14. female. lives in the milky way galaxy. freshmeat.

Amy is feeling
The current mood of aimerzJD at www.imood.com

loves
my dog, red/green/blue/black, poetry, my friends and family
{TV} buffy the vampire slayer, angel, tru calling, charmed, dawson's creek, Vh1's "I Love the __'s" stuff
{AUTHORS} Sarah Dessen, Zoe Trope, Megan McCafferty, Nicholas Sparks, Anne Brashares
{MUSIC} Linkin Park, Hoobastank, Story of the Year, P.O.D., Avril Lavigne, Matchbox Twenty, a bazillion more
{MOVIES} anything Johnny Depp, The Notebook, Thirteen, lots more that can't come to mind

hates: why so negative? I don't HATE anything. Just severely dislike. If you really wanna know what I dislike (STALKER), then just.. ask!

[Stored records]
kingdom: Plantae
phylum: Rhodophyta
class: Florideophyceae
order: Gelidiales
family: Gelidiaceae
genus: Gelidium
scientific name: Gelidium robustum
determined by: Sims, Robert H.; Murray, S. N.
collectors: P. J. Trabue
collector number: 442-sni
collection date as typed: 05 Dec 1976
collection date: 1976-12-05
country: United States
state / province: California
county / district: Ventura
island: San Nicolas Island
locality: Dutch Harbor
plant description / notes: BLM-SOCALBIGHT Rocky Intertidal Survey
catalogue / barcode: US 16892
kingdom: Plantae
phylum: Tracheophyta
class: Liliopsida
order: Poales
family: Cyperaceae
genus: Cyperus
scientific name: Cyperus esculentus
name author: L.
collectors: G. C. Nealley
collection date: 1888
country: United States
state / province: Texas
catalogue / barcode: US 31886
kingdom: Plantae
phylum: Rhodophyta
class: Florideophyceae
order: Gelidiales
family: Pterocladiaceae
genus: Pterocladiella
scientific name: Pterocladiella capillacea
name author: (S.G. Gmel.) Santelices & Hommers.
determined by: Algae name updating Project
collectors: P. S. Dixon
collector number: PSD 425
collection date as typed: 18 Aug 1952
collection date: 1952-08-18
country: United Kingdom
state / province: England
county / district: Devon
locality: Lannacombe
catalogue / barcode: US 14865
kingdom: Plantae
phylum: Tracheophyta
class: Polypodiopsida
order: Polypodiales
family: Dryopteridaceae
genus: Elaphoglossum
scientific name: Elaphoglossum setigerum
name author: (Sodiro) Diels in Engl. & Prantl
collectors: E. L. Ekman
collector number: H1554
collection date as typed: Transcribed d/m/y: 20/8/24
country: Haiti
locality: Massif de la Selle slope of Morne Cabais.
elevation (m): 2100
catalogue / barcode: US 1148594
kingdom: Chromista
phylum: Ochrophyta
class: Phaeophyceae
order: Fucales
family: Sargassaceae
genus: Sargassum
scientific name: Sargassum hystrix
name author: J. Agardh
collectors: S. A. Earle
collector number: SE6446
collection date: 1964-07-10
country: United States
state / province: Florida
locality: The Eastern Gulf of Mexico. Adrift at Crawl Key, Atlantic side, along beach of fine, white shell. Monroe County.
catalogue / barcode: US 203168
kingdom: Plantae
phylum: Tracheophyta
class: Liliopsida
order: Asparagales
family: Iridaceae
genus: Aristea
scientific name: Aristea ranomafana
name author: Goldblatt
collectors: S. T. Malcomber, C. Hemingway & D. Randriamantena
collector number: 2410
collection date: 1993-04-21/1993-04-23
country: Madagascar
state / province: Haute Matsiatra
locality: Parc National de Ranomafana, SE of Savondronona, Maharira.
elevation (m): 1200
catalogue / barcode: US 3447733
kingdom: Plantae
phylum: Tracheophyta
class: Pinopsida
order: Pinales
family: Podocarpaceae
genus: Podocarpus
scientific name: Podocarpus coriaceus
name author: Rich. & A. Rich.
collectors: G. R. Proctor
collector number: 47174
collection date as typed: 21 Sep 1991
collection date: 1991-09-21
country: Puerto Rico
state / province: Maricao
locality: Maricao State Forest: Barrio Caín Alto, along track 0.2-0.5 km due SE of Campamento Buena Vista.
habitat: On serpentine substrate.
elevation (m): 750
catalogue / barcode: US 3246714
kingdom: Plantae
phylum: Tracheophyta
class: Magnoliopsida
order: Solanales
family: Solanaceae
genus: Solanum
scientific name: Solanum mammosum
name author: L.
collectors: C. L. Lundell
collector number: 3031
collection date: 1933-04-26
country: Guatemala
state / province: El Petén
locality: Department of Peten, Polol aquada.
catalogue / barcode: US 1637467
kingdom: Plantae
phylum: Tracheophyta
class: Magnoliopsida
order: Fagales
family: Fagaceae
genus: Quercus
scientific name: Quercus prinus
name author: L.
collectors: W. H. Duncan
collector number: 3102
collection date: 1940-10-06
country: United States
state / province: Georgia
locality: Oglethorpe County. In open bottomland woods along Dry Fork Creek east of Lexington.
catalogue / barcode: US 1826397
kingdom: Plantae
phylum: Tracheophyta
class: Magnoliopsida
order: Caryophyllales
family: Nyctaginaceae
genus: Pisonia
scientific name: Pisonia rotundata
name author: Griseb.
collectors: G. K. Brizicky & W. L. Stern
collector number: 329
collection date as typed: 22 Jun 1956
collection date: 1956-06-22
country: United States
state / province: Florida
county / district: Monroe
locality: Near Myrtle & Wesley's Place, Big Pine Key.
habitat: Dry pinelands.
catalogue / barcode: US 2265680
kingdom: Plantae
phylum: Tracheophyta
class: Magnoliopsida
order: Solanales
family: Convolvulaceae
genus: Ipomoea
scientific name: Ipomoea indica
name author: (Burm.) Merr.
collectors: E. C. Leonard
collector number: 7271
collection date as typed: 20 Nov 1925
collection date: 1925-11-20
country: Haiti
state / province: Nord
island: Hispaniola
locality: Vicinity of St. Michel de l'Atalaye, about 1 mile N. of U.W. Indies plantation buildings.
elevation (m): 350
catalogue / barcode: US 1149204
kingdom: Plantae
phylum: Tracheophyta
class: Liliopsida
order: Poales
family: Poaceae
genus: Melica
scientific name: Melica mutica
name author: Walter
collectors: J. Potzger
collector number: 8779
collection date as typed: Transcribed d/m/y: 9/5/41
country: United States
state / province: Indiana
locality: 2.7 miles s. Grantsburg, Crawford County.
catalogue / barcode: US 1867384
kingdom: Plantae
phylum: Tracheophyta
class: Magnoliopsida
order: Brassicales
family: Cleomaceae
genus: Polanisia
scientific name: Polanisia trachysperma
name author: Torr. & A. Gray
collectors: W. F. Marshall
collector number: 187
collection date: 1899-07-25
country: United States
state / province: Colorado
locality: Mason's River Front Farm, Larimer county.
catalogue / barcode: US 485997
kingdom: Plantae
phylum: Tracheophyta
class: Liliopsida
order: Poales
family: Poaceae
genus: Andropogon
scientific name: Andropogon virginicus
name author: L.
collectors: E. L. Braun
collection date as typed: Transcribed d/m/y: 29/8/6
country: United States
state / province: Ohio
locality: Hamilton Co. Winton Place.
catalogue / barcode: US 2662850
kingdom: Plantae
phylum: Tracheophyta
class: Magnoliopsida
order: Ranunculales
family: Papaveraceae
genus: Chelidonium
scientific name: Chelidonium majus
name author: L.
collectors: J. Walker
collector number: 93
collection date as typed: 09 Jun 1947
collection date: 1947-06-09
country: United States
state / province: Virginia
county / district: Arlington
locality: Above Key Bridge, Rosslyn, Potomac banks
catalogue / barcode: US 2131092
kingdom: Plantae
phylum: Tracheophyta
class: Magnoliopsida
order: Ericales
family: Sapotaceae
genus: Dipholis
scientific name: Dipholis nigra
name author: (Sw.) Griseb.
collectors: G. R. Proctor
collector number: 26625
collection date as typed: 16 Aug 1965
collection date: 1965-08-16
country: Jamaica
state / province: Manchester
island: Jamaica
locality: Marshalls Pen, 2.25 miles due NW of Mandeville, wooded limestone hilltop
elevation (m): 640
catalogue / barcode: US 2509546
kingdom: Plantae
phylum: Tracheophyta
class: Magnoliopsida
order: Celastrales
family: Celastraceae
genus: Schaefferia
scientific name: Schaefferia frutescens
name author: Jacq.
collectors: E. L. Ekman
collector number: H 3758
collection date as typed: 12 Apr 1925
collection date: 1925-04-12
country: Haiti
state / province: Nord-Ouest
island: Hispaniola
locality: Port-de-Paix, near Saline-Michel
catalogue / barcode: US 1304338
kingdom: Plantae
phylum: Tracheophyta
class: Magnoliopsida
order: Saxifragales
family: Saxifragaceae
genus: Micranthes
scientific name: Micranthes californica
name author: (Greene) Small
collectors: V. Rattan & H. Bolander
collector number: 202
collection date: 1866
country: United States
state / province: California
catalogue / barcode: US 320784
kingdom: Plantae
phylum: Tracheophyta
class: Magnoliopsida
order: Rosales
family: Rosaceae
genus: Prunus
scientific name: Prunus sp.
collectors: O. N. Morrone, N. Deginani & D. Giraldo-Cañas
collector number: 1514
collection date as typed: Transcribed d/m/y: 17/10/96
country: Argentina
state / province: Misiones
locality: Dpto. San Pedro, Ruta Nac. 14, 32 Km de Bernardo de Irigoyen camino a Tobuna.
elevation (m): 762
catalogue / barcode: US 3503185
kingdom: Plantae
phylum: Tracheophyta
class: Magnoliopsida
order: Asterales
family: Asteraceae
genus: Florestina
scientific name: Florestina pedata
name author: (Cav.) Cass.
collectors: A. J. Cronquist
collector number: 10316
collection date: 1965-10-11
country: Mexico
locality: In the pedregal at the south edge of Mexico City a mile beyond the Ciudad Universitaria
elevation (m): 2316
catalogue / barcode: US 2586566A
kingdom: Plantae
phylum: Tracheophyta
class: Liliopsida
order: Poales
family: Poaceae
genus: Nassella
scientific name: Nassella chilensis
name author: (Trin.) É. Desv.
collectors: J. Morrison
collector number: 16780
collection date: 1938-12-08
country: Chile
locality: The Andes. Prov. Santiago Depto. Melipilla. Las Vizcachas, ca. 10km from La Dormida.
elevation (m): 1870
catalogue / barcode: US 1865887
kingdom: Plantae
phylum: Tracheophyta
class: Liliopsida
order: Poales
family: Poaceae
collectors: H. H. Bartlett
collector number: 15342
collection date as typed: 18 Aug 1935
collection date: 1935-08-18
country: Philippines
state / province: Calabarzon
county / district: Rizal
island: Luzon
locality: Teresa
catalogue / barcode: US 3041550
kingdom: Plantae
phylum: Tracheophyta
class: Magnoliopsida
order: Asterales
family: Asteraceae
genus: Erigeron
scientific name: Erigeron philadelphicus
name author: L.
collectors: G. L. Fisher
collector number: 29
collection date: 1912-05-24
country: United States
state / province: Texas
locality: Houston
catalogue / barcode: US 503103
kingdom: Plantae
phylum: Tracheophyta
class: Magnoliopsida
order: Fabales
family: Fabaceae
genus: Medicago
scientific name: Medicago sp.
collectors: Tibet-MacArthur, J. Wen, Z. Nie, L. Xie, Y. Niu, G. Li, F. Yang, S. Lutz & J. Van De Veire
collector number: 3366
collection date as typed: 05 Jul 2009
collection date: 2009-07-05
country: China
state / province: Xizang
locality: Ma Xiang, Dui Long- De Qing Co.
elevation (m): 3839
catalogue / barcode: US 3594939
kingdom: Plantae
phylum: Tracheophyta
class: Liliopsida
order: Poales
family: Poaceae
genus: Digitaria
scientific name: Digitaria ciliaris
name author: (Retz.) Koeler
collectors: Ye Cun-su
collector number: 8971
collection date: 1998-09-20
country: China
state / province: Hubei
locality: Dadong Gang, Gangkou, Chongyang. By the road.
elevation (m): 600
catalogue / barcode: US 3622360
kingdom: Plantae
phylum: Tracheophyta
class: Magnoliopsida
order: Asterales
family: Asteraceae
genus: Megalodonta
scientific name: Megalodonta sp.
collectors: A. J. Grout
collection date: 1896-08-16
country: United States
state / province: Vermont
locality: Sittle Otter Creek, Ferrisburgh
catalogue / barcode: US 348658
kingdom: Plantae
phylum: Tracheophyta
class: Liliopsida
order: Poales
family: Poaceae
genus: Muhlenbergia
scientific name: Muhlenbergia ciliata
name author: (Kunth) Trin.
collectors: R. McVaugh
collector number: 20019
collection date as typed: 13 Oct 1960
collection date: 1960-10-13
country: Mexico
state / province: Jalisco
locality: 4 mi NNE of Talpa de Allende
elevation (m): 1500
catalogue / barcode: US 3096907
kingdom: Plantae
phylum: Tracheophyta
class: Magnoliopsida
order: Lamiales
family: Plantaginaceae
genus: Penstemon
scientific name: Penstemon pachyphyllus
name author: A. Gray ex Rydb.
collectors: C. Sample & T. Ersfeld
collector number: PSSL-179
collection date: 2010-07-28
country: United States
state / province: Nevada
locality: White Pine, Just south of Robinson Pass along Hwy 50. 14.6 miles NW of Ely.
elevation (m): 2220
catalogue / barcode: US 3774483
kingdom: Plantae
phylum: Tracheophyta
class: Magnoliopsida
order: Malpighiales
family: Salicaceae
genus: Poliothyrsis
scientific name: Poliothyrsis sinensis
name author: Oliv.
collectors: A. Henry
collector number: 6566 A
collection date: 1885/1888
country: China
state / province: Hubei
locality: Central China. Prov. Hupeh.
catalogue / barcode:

YOUR TASK: Quote the profile from "14. female. lives" up to and including "then just.. ask!". This data has no connection to the profile.

THE COMPLETED TASK:
14. female. lives in the milky way galaxy. freshmeat.

Amy is feeling
The current mood of aimerzJD at www.imood.com

loves
my dog, red/green/blue/black, poetry, my friends and family
{TV} buffy the vampire slayer, angel, tru calling, charmed, dawson's creek, Vh1's "I Love the __'s" stuff
{AUTHORS} Sarah Dessen, Zoe Trope, Megan McCafferty, Nicholas Sparks, Anne Brashares
{MUSIC} Linkin Park, Hoobastank, Story of the Year, P.O.D., Avril Lavigne, Matchbox Twenty, a bazillion more
{MOVIES} anything Johnny Depp, The Notebook, Thirteen, lots more that can't come to mind

hates: why so negative? I don't HATE anything. Just severely dislike. If you really wanna know what I dislike (STALKER), then just.. ask!